The Twelve Months — Lire en français
Les titres des histoires sont encore affichés en anglais ; le texte de chaque histoire est en français.

Dans une forêt pas comme les autres, où les écureuils portaient des lunettes et les hiboux débattaient de philosophie, vivaient Marushka, une jeune fille gentille au cœur rempli de chansons, et sa belle-mère, une femme dont le cœur était aussi froid que le vent d'hiver. La loi du vieux roi Venceslas exigeait des fleurs d'hiver. Le souhait impossible de Marushka déclencha un périlleux voyage. C'est l'histoire de la façon dont elle découvrit les vraies saisons – et le pouvoir de la gentillesse face à une cruelle avidité.

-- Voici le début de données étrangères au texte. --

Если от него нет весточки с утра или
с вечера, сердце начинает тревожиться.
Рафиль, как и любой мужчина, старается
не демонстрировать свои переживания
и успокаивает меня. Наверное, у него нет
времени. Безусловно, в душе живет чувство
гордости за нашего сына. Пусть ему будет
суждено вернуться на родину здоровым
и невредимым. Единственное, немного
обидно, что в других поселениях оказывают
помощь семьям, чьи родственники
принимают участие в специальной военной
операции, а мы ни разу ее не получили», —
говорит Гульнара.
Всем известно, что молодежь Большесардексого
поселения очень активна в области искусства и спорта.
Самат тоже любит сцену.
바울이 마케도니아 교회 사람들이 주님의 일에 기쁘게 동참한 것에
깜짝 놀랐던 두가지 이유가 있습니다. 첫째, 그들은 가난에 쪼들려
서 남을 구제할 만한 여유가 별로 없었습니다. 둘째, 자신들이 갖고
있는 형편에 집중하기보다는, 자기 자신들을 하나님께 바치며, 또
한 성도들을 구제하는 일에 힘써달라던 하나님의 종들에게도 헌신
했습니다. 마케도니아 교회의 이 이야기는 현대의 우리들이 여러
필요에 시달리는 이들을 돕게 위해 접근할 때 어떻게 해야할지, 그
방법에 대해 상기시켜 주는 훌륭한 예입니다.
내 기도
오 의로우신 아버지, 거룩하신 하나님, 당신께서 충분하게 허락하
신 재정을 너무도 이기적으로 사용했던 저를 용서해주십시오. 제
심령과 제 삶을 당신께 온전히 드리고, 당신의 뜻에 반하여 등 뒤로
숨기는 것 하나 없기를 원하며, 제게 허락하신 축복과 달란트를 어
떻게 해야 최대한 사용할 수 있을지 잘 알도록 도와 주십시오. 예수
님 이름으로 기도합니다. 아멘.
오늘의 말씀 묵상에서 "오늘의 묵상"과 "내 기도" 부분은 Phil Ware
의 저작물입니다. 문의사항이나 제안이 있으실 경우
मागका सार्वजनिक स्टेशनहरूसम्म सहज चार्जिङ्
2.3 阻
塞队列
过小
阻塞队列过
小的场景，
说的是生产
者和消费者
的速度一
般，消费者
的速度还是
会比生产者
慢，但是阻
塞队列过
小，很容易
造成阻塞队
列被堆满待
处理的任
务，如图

La neige crissait sous les bottes usées de Marushka alors qu'elle rentrait chez elle, son panier vide. « Où sont les violettes, ma fille ? » hurla sa belle-mère, saisissant le bras de Marushka. « Le Roi les exige. Tu ne mangeras pas tant que tu ne les auras pas rapportées. » Sa demi-sœur, Holena, ricana, jetant un croûton de pain au chien. Marushka jeta un regard envieux au pain avant de retourner dans la forêt.

Perdue et transie, Marushka pleura. Elle s'enfonça plus profondément dans la forêt lorsqu'une lueur attira son regard. « Nous devenons ce que nous fréquentons », murmura-t-elle, se souvenant de quelque chose que sa mère avait l'habitude de dire. C'était de Goethe à l'origine, avait expliqué sa mère une fois. Devant elle, nichées parmi les pins chargés de neige, se tenaient douze silhouettes encerclant un feu de joie, leurs visages illuminés par les flammes vacillantes.

« Qui ose déranger le Conseil des Mois ? » tonna Janvier, sa voix comme le craquement de la glace. Marushka, tremblante, s'agenouilla devant eux. « Pardonnez-moi, chers messieurs. Ma belle-mère exige des violettes, mais l'hiver les retient fermement. » Avril, drapé de vert bourgeonnant, sourit doucement. « Le Roi vous met à l'épreuve. Il veut l'impossible. » Il tendit une pièce d'or.

Marushka secoua la tête. « L'or ne remplira pas un cœur cruel », insista-t-elle. Février, enveloppé de neige tourbillonnante, s'avança. « Je te prêterai une peau chaude. » Il fit apparaître une peau blanche de l'éther. « Peut-être devrais-tu faire demi-tour. La forêt abrite de nombreux loups, petite. Retourne chez toi, la chaleur t'attend. »

Une fois de plus, Marushka refusa. Mars, auréolé de vents violents, soupira. « Qu'il en soit ainsi. L'épreuve de la gentillesse est la plus grande de toutes. Détourne-toi, et tu feras partie de la forêt pour toujours. »

« La gentillesse n'est pas une faiblesse », cria Marushka. Le vent se calma. Mars hocha la tête. « Très bien. Avril, à ton tour. » Avril s'avança et agita la main. La forêt autour de Marushka se couvrit de violettes, leur parfum délicat emplissant l'air. « Remplis ton panier, enfant », dit Avril doucement. « Mais souviens-toi que ce don a un prix. »

Marushka se précipita chez elle, son panier débordant. Elle présenta les violettes à sa belle-mère, qui les lui arracha des mains avec avidité. « Où as-tu trouvé ça, misérable ? » exigea Holena. « J'en trouverai d'autres », dit Marushka, doucement. Le lendemain, Holena retourna à la clairière. Après tout, « Savoir ne suffit pas ; il faut appliquer » – comme l'a dit Goethe.

Holena exigea des Mois qu'ils lui accordent des bijoux. Les Mois, irrités par son avidité, déchaînèrent un blizzard. Holena, perdue et gelée, devint une statue de glace, à jamais prisonnière de l'hiver. Marushka, voyant le destin d'Holena, pleura. La forêt, entendant sa vraie douleur, s'adoucit. Les Mois se rassemblèrent et pleurèrent avec elle.

Les Mois libérèrent Holena de sa prison glacée, mais elle était changée. On lui avait donné la bonté de regarder tous les mois et de comprendre leurs difficultés. Marushka apprit à utiliser ses dons pour le bien, les partageant et enseignant leurs voies. Et ainsi, Marushka s'épanouit. Car dans un monde qui exigeait l'avidité, c'est son cœur qui comprit une simple vérité : la rigueur de l'hiver cède la place à la beauté du printemps. La gentillesse donnée est une gentillesse rendue.